SUPPLIED ENTRIES:

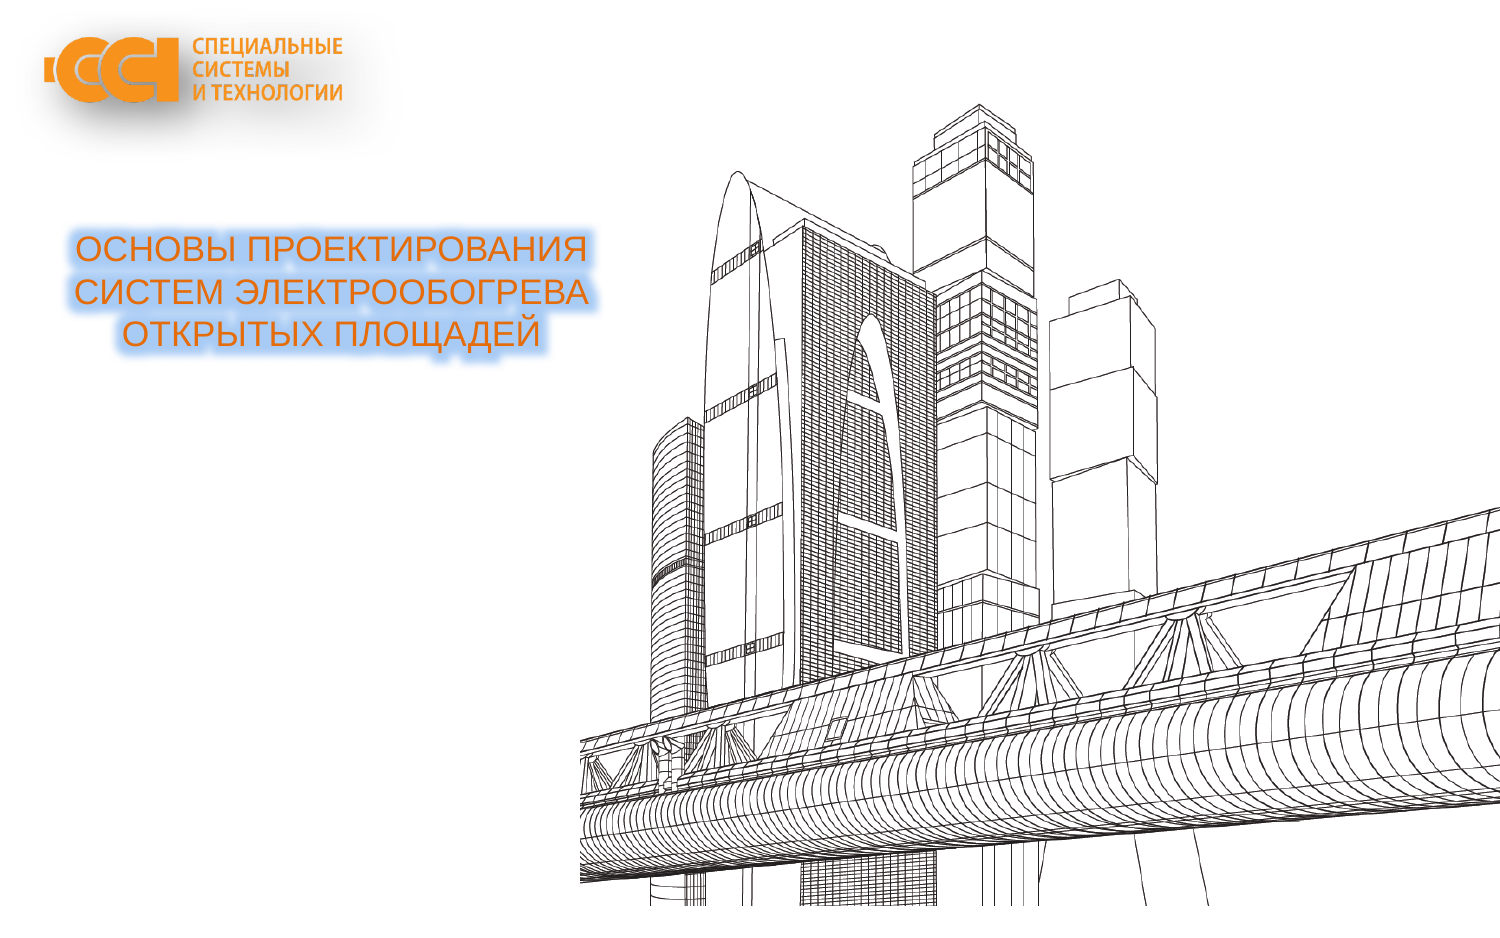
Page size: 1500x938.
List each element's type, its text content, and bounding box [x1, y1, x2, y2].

picture [18, 9, 389, 133]
text_box ОСНОВЫ ПРОЕКТИРОВАНИЯ СИСТЕМ ЭЛЕКТРООБОГРЕВА ОТКРЫТЫХ ПЛОЩАДЕЙ [0, 220, 575, 360]
picture [580, 90, 1500, 906]
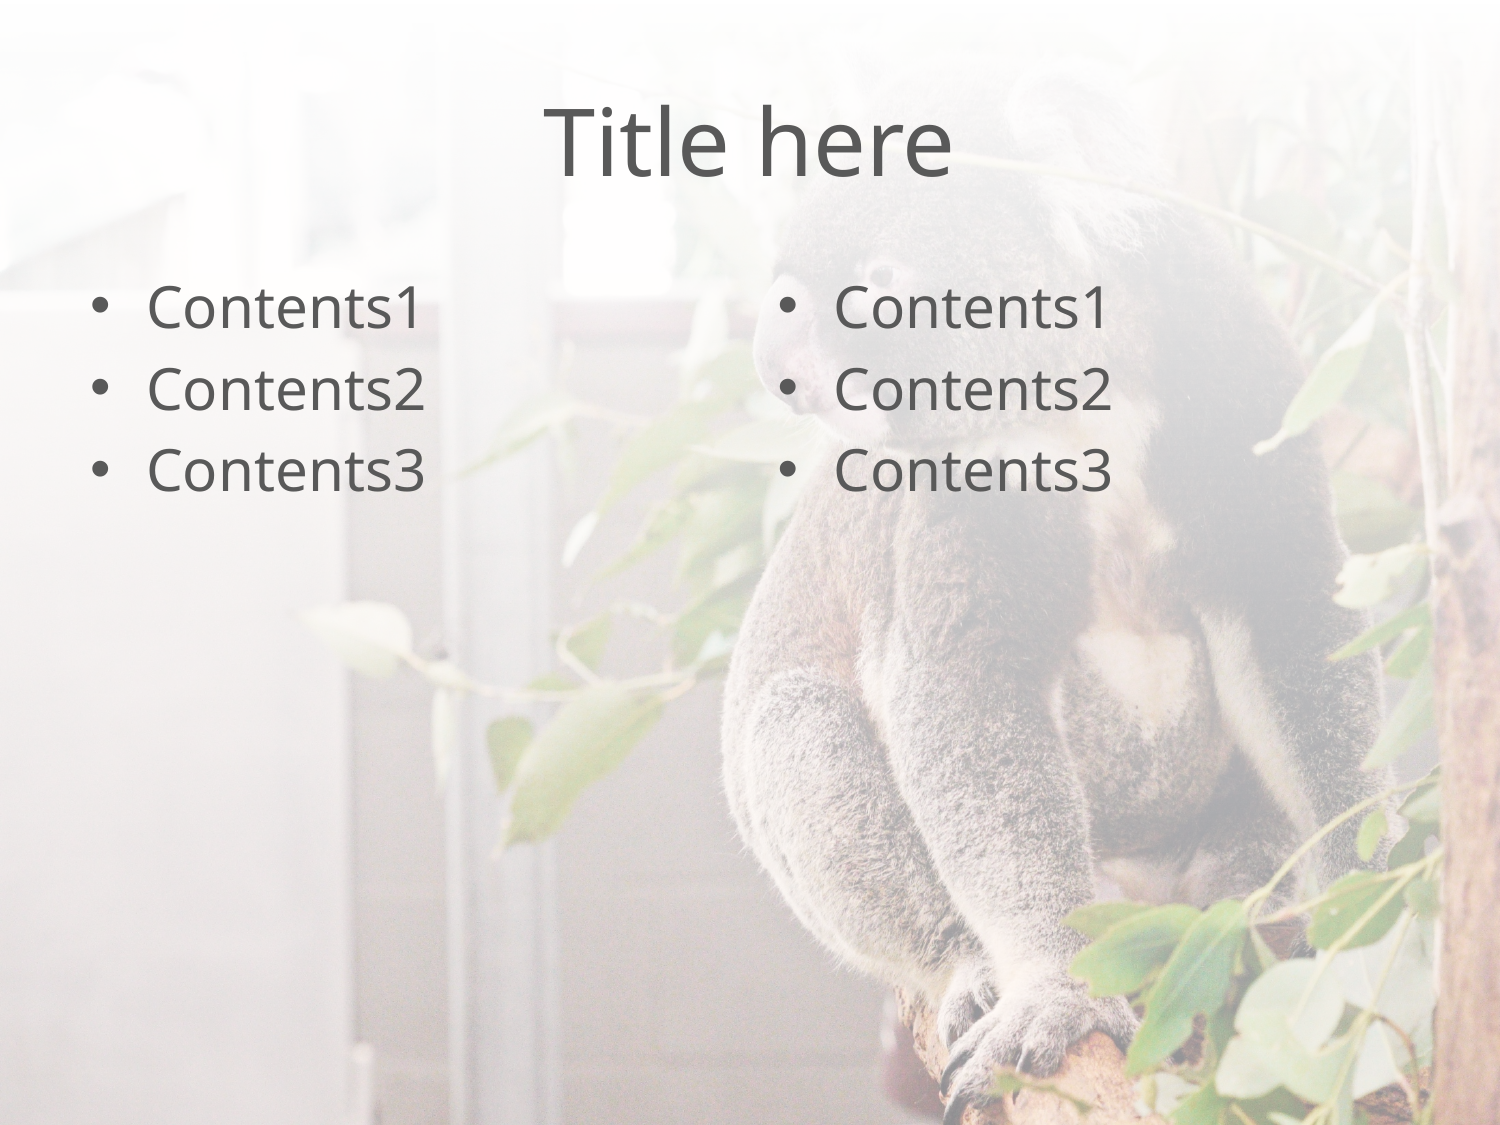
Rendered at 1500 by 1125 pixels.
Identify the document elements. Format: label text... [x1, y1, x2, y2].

list Contents1 Contents2 Contents3 [762, 262, 1425, 1005]
text_box [0, 0, 1500, 1125]
list Contents1 Contents2 Contents3 [75, 262, 738, 1005]
title Title here [75, 45, 1425, 233]
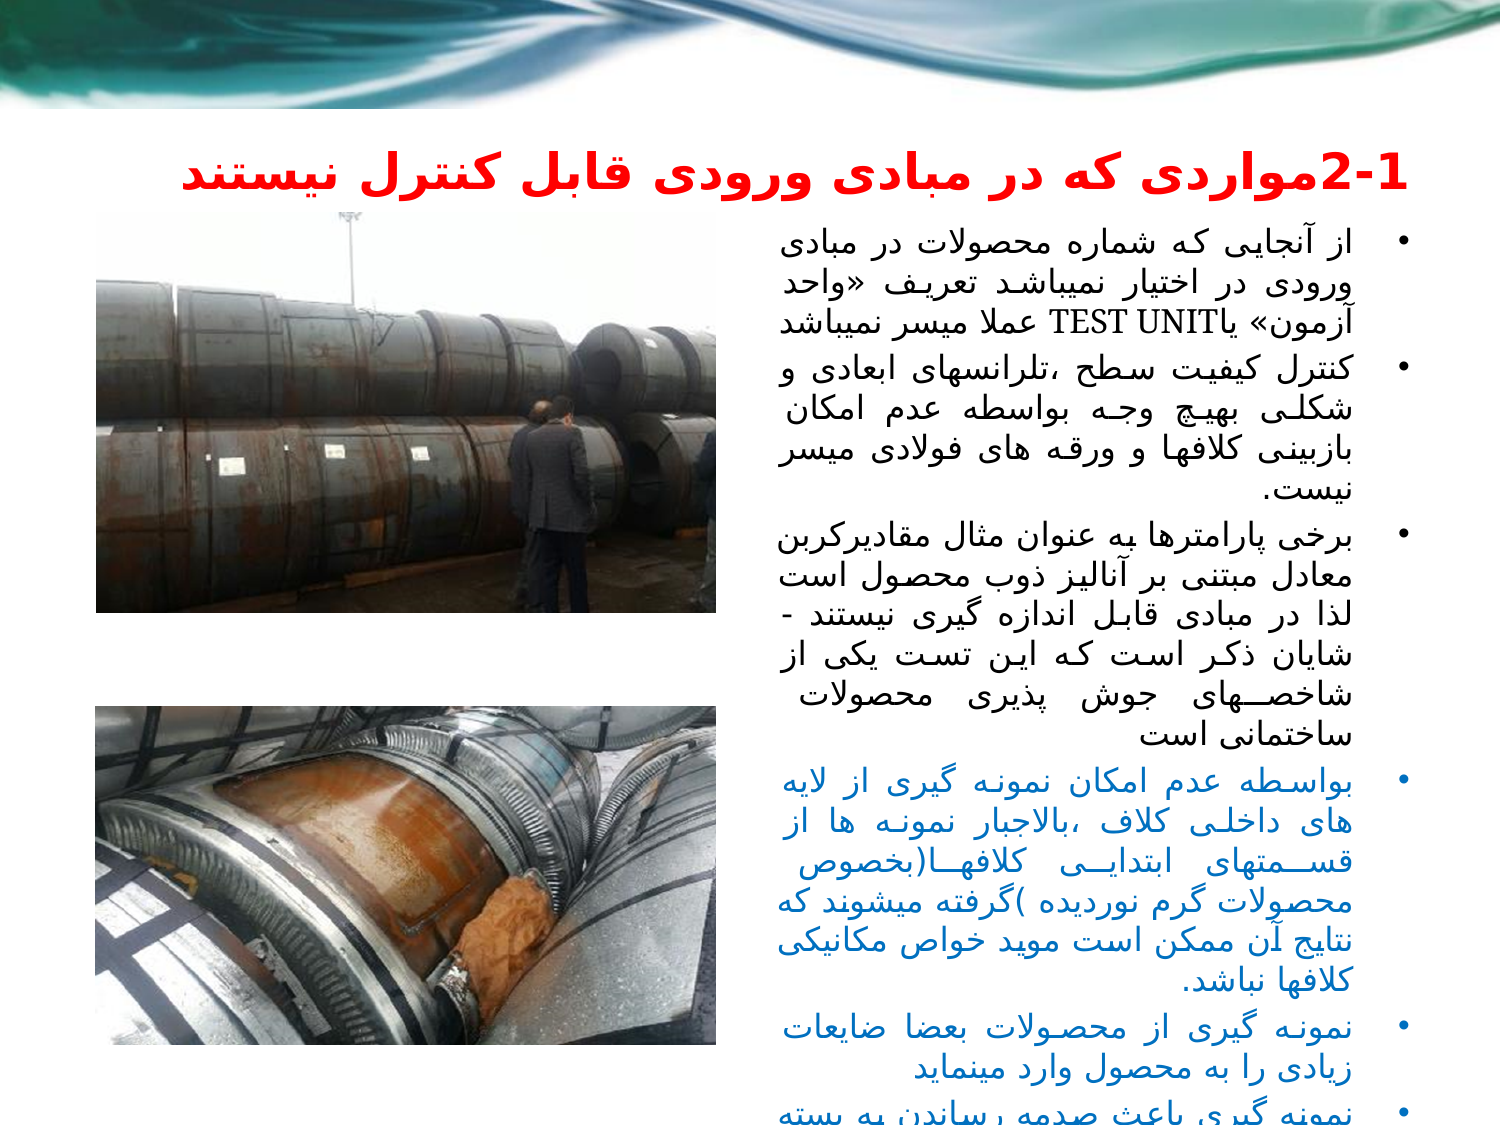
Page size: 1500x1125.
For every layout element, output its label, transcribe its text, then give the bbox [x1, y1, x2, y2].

list از آنجایی که شماره محصولات در مبادی ورودی در اختیار نمیباشد تعریف «واحد آزمون» یاTEST UNIT عملا میسر نمیباشد کنترل کیفیت سطح ،تلرانسهای ابعادی و شکلی بهیچ وجه بواسطه عدم امکان بازبینی کلافها و ورقه های فولادی میسر نیست. برخی پارامترها به عنوان مثال مقادیرکربن معادل مبتنی بر آنالیز ذوب محصول است لذا در مبادی قابل اندازه گیری نیستند - شایان ذکر است که این تست یکی از شاخصهای جوش پذیری محصولات ساختمانی است بواسطه عدم امکان نمونه گیری از لایه های داخلی کلاف ،بالاجبار نمونه ها از قسمتهای ابتدایی کلافها(بخصوص محصولات گرم نوردیده )گرفته میشوند که نتایج آن ممکن است موید خواص مکانیکی کلافها نباشد. نمونه گیری از محصولات بعضا ضایعات زیادی را به محصول وارد مینماید نمونه گیری باعث صدمه رساندن به بسته بندی محصول و همچنین ممکن است باعث کاهش ایمنی در حمل محصول را در پی داشته باشد. [760, 212, 1425, 1050]
title 2-1مواردی که در مبادی ورودی قابل کنترل نیستند [75, 94, 1425, 245]
picture [96, 212, 716, 613]
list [94, 706, 716, 1045]
picture [0, 0, 1500, 109]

TRY IT: Aside from its pictures, the listing must be given again in full, exactly as it appears.

WORKED SOLUTION:
Page size: 1500x938.
List each element's type, its text content, and bounding box [x1, y1, x2, y2].

picture [18, 9, 389, 133]
text_box ОСНОВЫ ПРОЕКТИРОВАНИЯ СИСТЕМ ЭЛЕКТРООБОГРЕВА ОТКРЫТЫХ ПЛОЩАДЕЙ [0, 220, 575, 360]
picture [580, 90, 1500, 906]
Rendered at 1500 by 1125 pixels.
Identify the document elements. Format: label text... [x1, y1, x2, y2].

list Contents1 Contents2 Contents3 [762, 262, 1425, 1005]
text_box [0, 0, 1500, 1125]
list Contents1 Contents2 Contents3 [75, 262, 738, 1005]
title Title here [75, 45, 1425, 233]
Page size: 1500x1125.
For every layout element, output its label, transcribe its text, then give the bbox [x1, y1, x2, y2].

list از آنجایی که شماره محصولات در مبادی ورودی در اختیار نمیباشد تعریف «واحد آزمون» یاTEST UNIT عملا میسر نمیباشد کنترل کیفیت سطح ،تلرانسهای ابعادی و شکلی بهیچ وجه بواسطه عدم امکان بازبینی کلافها و ورقه های فولادی میسر نیست. برخی پارامترها به عنوان مثال مقادیرکربن معادل مبتنی بر آنالیز ذوب محصول است لذا در مبادی قابل اندازه گیری نیستند - شایان ذکر است که این تست یکی از شاخصهای جوش پذیری محصولات ساختمانی است بواسطه عدم امکان نمونه گیری از لایه های داخلی کلاف ،بالاجبار نمونه ها از قسمتهای ابتدایی کلافها(بخصوص محصولات گرم نوردیده )گرفته میشوند که نتایج آن ممکن است موید خواص مکانیکی کلافها نباشد. نمونه گیری از محصولات بعضا ضایعات زیادی را به محصول وارد مینماید نمونه گیری باعث صدمه رساندن به بسته بندی محصول و همچنین ممکن است باعث کاهش ایمنی در حمل محصول را در پی داشته باشد. [760, 212, 1425, 1050]
title 2-1مواردی که در مبادی ورودی قابل کنترل نیستند [75, 94, 1425, 245]
picture [96, 212, 716, 613]
list [94, 706, 716, 1045]
picture [0, 0, 1500, 109]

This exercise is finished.